Written request:
Copy out the data from the line containing "Page size: 1654x1241." through the line containing "list use Inline::Perl5;", inclusive, with nothing changed.

Material provided:
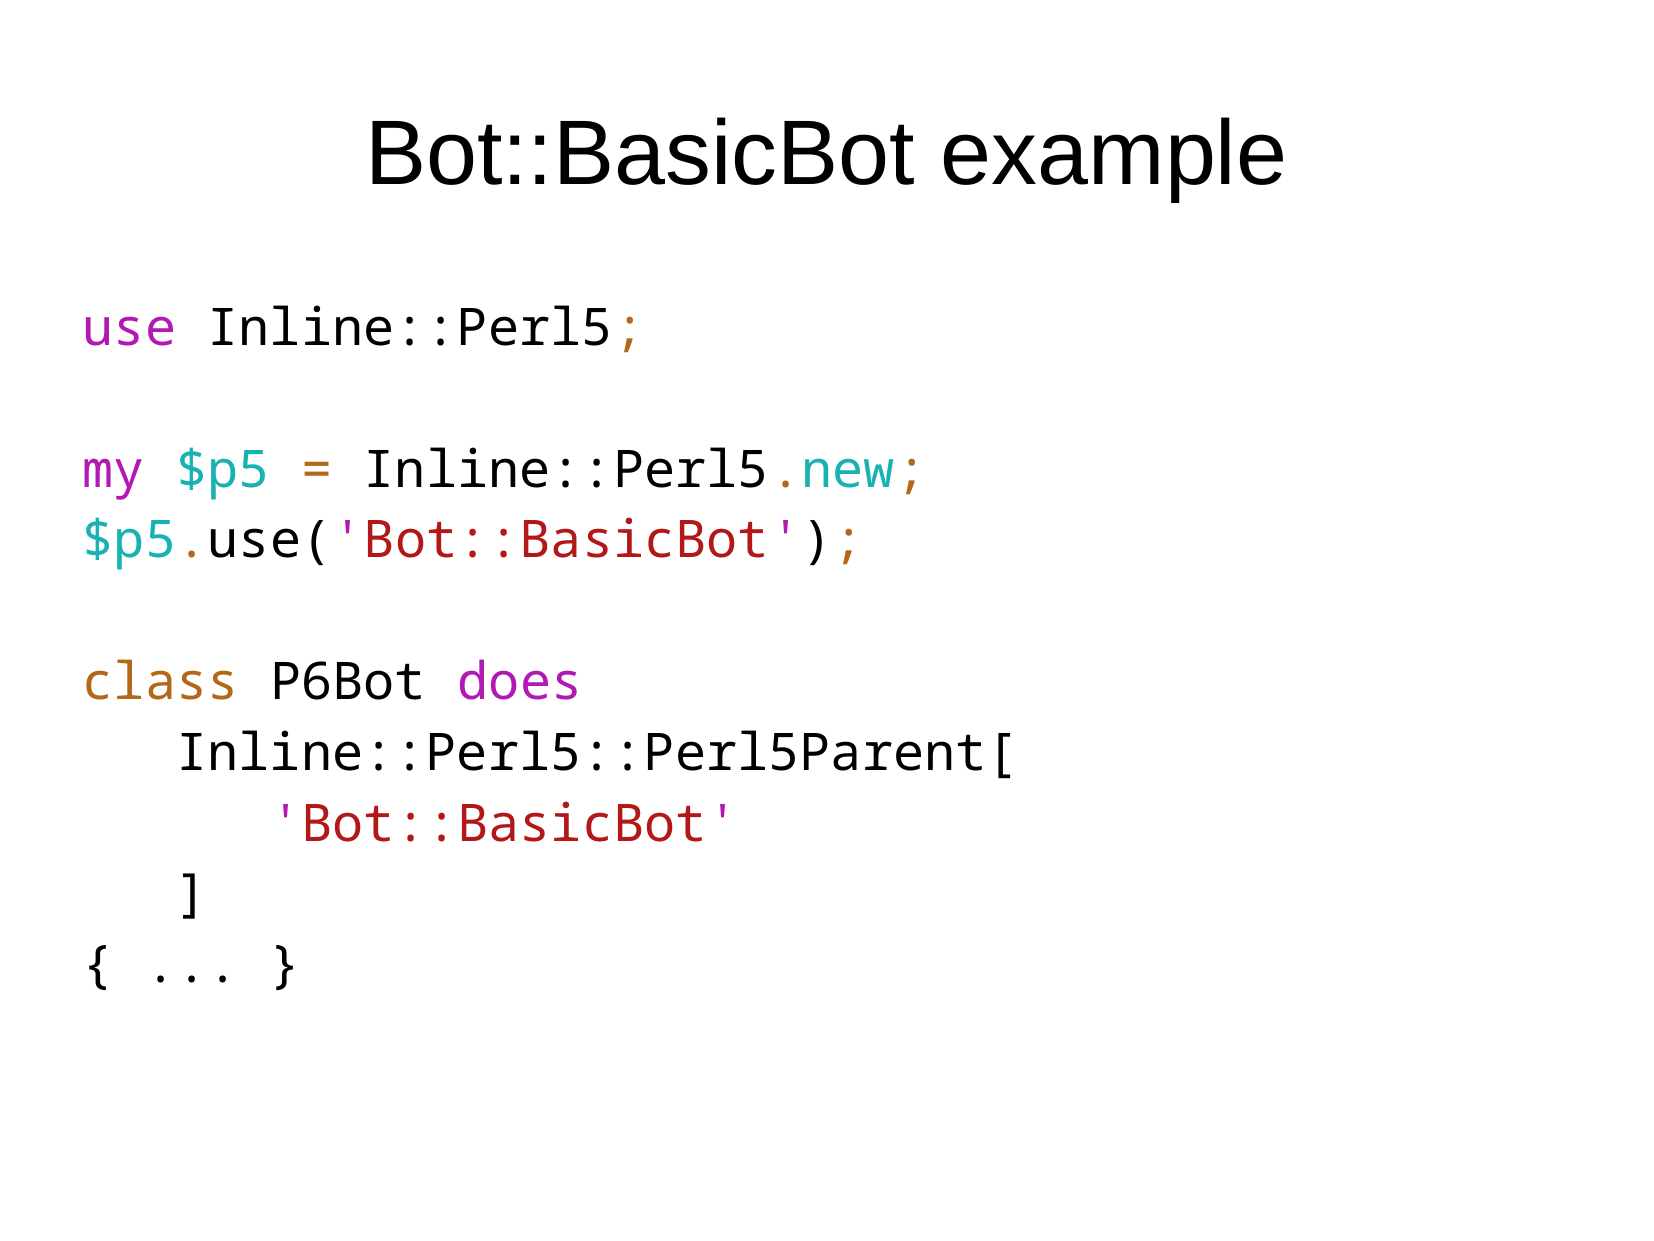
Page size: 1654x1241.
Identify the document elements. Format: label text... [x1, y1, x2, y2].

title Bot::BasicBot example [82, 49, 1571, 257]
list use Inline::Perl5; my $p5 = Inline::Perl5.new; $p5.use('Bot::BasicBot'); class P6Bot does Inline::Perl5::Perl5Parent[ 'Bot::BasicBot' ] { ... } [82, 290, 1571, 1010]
...
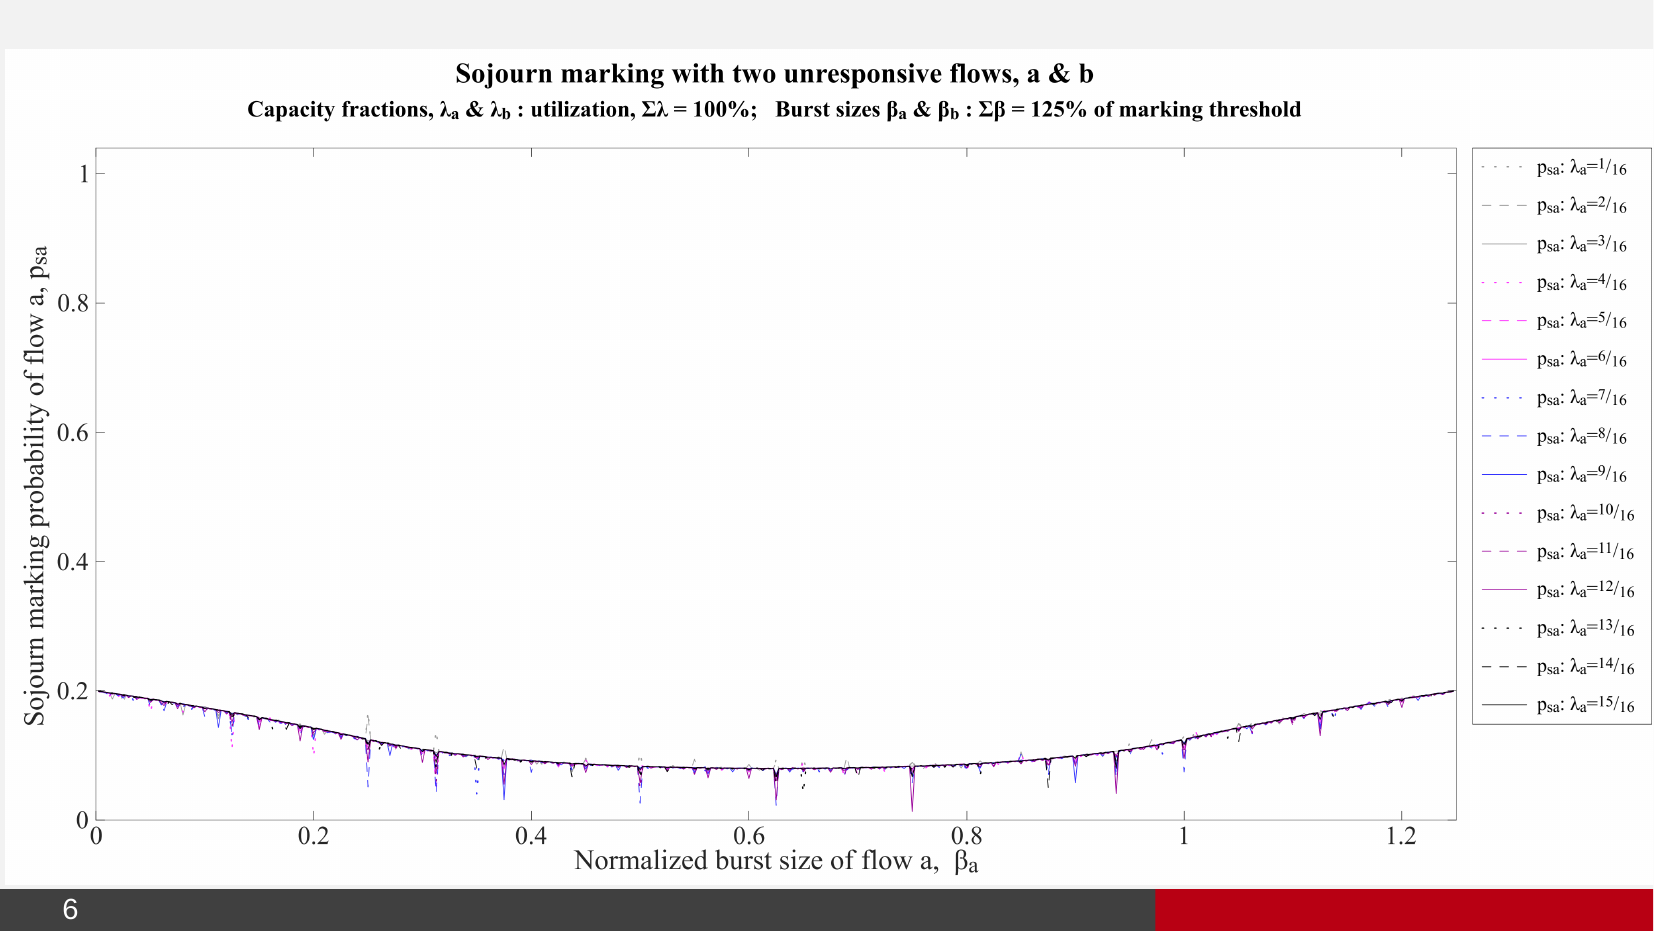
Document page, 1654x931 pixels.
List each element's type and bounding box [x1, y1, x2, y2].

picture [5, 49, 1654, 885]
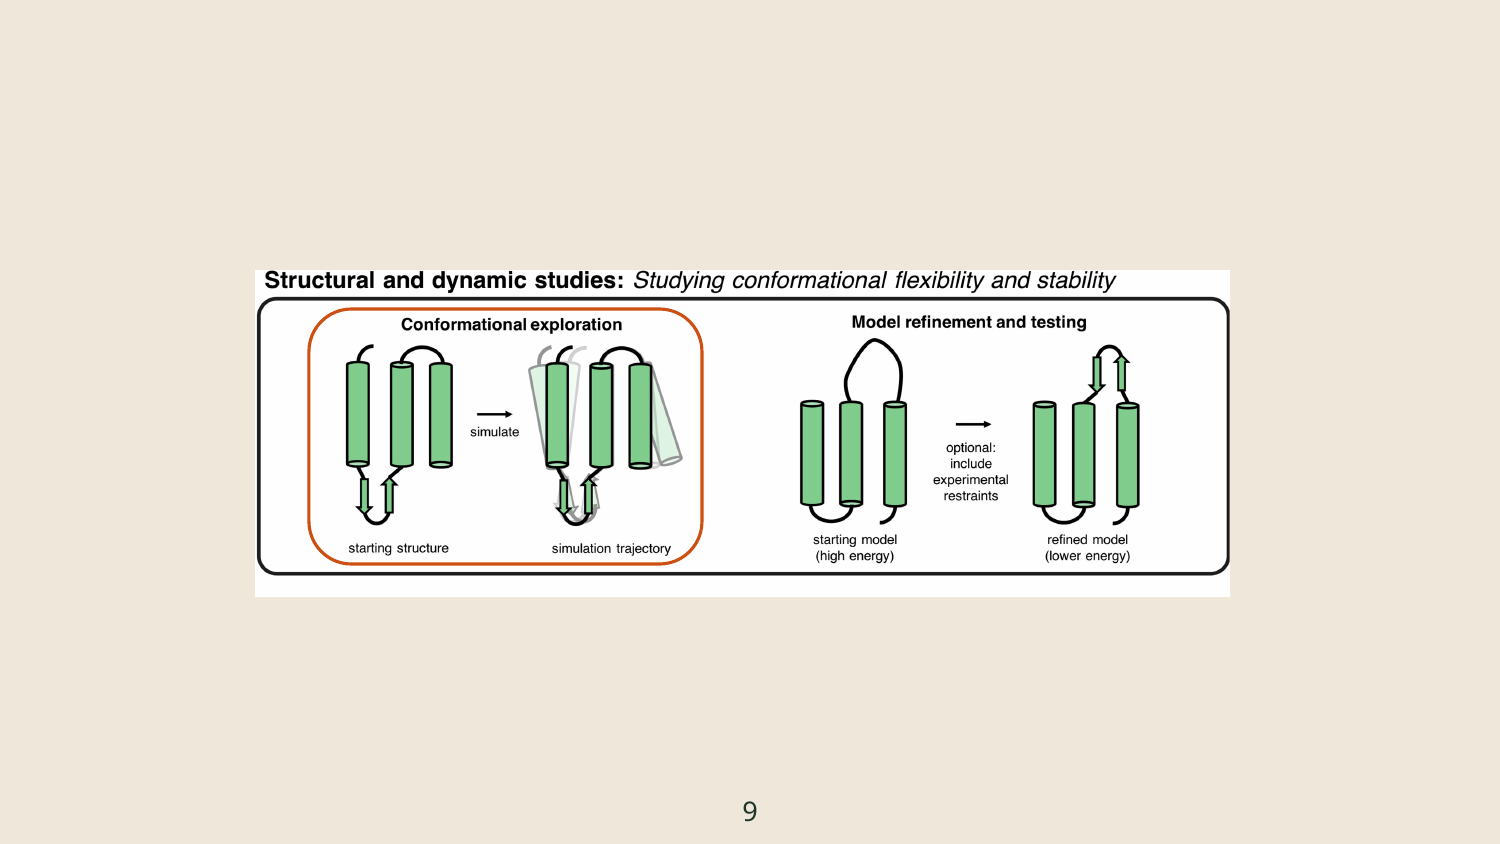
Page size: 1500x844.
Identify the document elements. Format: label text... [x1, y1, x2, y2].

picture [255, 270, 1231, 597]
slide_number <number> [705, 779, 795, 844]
--
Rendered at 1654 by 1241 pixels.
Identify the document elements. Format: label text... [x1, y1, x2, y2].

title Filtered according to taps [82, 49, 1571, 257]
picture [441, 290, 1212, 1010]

Answer to this exercise:
Page size: 1654x1241.
Identify the document elements. Format: label text... [x1, y1, x2, y2].

title Bot::BasicBot example [82, 49, 1571, 257]
list use Inline::Perl5; my $p5 = Inline::Perl5.new; $p5.use('Bot::BasicBot'); class P6Bot does Inline::Perl5::Perl5Parent[ 'Bot::BasicBot' ] { ... } [82, 290, 1571, 1010]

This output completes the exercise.